■ **İncelenecek metin**:

Söyleyin Allah aşkına;
Bütün bunlar “insanın yararına” değilse, kimin yararınadır?.. O “ev”lerde “insan”lar oturmayacak mı?.. O “hastane”lerde “insan”lar tedavi edilmeyecek mi?.. “Hızlı tren”lere, “uçak”lara “insan”lar binmeyecek, “bölünmüş yol”larda “insan”lar gitmeyecek mi?..
“Yerli tank” ve “yerli uçak”larımızla, bu milletin evlâtları “gâvura avuç dolusu para” ödemekten kurtulmuş olmayacak mı?..
BUNLAR, İNSANA DA FRANSIZ!
Sahi, “insan” denince ne anlıyor Bay Kılıçdaroğlu?.. “Unutulan insan” kimdir?
Ne kadar sığ, ne kadar boş ve ne kadar kof bir söz!.. Sanki, “lâf olsun, torba dolsun” kabilinden söylenmiş bir söz!..
“Muhalefet” edecek ya, ediyor işte!..
Ama, “insan”ı tanımıyor!.. “İstanbul’a Fransız” olduğu gibi, “insana da Fransız!”
Malûm; “insan”ların yaşadığı “ülke”yi ve bir zamanlar “Belediye Başkan Adayı” olduğu İstanbul’u da tanımıyordu... Eğer tanımış olsaydı; Kâğıthane’ye, kalkıp da Kâğıttepe demezdi!.. Şimdi de, “İnsan’a Fransız” olduklarını gösterdiler!.. Evet, “insan”ı tanımıyorlar!..
Çünkü onlar, “yurttaş”tır!..
Onlar, “millet”i “ulus” olarak, milletin “fert”lerini de “birey” olarak bilirler!.. “İnsan” nedir bilmedikleri için de, “insan unutulmuş” derler!..
Oysa Tayyip Erdoğan;
“Önce millet, sonra devlet” diyen, “Millet varsa devlet vardır” prensibini şiar edinen bir adamdır!..
Ve, sürekli der ki;
“İnsanı yaşat ki, devlet yaşasın!”
Böyle bir adam, “insan”ı unutacak öyle mi?!?.. Kılıçdaroğlu’na gülerler!..
Hem de münasip yerleriyle!..
“İSTANBUL’A 2 YENİ KENT” PROJESİ!
Başbakan Erdoğan, o konuşmasında;
“Biri Avrupa, biri Anadolu yakasında İstanbul’a iki yeni şehir kurulacak... Üçüncü Köprü bitirilecek, 6 yeni havaalanı yapılacak” dedi ya, CHP’lileri aldı bir telâş!..
Bütün bunlar “insan için” yapılmıyormuş gibi; Bay Kılıçdaroğlu kalktı, “İnsan unutulmuş” dedi, onun yardımcısı Gürsel Tekin, burun kıvırıp, “Bunlar uçuk-kaçık projeler” dedi ama en enteresan çıkışı CHP Grup Başkanvekili Akif Hamzaçebi yaptı... Önceki gün Ankara’da yaptığı “yazılı açıklama”da dedi ki;
“İstanbul için iki yeni kent projesi CHP projesidir. 2008 yılı bütçe görüşmeleri sırasında bu projeyi ilk olarak ben gündeme getirdim. TBMM Plan ve Bütçe Komisyonu’nun 13 Kasım 2007 tarihli Ulaştırma Bakanlığı bütçe görüşmelerinin tutanakları incelendiğinde, bu projenin benim tarafımdan önerildiği görülecektir. Önerimin bu konuyla ilgili cümleleri aynen şu şekildedir: Biri İstanbul’un batısında, biri de İstanbul’un doğusunda olmak üzere iki tane kent oluşturalım... Birini Saros Körfezi’nde yapalım, birisini de Karasu’da yapalım. Belli faaliyetleri oraya götürelim.

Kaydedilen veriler
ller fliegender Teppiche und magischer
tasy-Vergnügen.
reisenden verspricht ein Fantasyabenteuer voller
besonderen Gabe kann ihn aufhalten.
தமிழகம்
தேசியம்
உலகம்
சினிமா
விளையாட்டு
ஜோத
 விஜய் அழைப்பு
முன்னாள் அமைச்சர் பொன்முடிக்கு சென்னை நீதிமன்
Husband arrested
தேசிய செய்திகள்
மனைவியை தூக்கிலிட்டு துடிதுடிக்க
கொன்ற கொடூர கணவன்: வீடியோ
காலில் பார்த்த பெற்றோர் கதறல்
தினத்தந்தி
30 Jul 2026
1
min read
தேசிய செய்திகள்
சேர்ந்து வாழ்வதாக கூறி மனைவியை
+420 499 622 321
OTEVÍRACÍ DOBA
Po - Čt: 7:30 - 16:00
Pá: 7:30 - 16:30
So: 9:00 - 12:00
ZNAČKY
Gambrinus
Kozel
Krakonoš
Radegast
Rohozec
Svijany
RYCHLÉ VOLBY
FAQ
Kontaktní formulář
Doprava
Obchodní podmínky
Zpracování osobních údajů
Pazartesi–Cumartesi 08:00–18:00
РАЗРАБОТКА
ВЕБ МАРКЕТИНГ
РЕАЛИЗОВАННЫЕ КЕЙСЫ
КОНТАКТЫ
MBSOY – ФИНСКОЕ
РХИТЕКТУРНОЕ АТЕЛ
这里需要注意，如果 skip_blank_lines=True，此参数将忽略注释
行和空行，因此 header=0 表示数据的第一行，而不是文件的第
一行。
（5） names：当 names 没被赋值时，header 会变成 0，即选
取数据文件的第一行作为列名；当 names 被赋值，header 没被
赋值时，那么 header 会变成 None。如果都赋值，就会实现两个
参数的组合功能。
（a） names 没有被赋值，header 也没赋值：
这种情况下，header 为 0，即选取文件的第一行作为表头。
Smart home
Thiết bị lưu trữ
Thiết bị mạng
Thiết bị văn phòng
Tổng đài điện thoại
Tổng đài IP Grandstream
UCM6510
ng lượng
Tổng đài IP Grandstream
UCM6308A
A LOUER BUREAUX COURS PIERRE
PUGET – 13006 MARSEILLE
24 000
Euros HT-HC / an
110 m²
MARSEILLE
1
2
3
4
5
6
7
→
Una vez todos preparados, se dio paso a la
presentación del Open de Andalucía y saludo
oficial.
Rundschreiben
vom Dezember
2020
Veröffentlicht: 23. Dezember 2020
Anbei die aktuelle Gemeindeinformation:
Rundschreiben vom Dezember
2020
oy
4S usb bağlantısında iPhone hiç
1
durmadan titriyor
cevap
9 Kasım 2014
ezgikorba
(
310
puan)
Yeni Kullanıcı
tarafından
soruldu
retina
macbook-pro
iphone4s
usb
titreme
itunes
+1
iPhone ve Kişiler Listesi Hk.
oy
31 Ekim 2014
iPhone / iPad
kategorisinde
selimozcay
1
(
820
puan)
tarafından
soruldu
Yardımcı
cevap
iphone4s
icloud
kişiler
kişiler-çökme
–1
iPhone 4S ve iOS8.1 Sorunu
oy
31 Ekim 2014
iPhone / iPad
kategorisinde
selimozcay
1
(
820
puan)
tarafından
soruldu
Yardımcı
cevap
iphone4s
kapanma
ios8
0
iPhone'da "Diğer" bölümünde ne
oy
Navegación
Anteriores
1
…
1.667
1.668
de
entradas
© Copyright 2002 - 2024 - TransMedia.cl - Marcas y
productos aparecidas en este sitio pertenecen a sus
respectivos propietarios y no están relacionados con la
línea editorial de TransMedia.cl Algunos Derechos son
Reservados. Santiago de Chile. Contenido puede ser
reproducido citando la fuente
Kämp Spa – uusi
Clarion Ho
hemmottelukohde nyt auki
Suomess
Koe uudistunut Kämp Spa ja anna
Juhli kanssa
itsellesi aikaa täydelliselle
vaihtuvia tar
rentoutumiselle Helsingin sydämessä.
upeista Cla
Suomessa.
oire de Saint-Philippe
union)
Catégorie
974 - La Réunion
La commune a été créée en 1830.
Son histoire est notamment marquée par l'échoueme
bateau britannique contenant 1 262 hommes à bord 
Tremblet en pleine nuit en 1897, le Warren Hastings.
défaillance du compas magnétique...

==

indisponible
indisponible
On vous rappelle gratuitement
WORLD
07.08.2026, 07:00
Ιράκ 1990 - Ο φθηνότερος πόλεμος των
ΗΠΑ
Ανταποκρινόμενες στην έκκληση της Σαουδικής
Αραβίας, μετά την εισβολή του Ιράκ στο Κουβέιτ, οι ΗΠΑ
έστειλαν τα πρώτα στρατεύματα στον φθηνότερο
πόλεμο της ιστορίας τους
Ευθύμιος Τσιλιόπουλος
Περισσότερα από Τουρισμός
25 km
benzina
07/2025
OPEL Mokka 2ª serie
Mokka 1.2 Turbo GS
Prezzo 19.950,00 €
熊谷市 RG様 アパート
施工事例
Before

■ **Bilgileri kullanarak**:
1 - Kılıçdaroğlu'nun "İnsan unutulmuş" sözünü eleştiren yazıya göre Akif Hamzaçebi, İstanbul için iki yeni kent projesini ilk olarak hangi görüşmeler sırasında gündeme getirdiğini söylüyor?
2 - Kayıtlardaki satırları hiç değiştirmeden yazın. "ller fliegender Teppiche und magischer" ifadesinin geçtiği satırla başlayın ve "取数据文件的第一行作为列名；当 names 被赋值，header 没被" ifadesinin geçtiği satırda bitirin; her iki satır da dahildir.

■ **Beklenen yanıtlar**:
1 - Hamzaçebi, projeyi ilk olarak 2008 yılı bütçe görüşmeleri sırasında gündeme getirdiğini söylüyor.

2 -
ller fliegender Teppiche und magischer
tasy-Vergnügen.
reisenden verspricht ein Fantasyabenteuer voller
besonderen Gabe kann ihn aufhalten.
தமிழகம்
தேசியம்
உலகம்
சினிமா
விளையாட்டு
ஜோத
 விஜய் அழைப்பு
முன்னாள் அமைச்சர் பொன்முடிக்கு சென்னை நீதிமன்
Husband arrested
தேசிய செய்திகள்
மனைவியை தூக்கிலிட்டு துடிதுடிக்க
கொன்ற கொடூர கணவன்: வீடியோ
காலில் பார்த்த பெற்றோர் கதறல்
தினத்தந்தி
30 Jul 2026
1
min read
தேசிய செய்திகள்
சேர்ந்து வாழ்வதாக கூறி மனைவியை
+420 499 622 321
OTEVÍRACÍ DOBA
Po - Čt: 7:30 - 16:00
Pá: 7:30 - 16:30
So: 9:00 - 12:00
ZNAČKY
Gambrinus
Kozel
Krakonoš
Radegast
Rohozec
Svijany
RYCHLÉ VOLBY
FAQ
Kontaktní formulář
Doprava
Obchodní podmínky
Zpracování osobních údajů
Pazartesi–Cumartesi 08:00–18:00
РАЗРАБОТКА
ВЕБ МАРКЕТИНГ
РЕАЛИЗОВАННЫЕ КЕЙСЫ
КОНТАКТЫ
MBSOY – ФИНСКОЕ
РХИТЕКТУРНОЕ АТЕЛ
这里需要注意，如果 skip_blank_lines=True，此参数将忽略注释
行和空行，因此 header=0 表示数据的第一行，而不是文件的第
一行。
（5） names：当 names 没被赋值时，header 会变成 0，即选
取数据文件的第一行作为列名；当 names 被赋值，header 没被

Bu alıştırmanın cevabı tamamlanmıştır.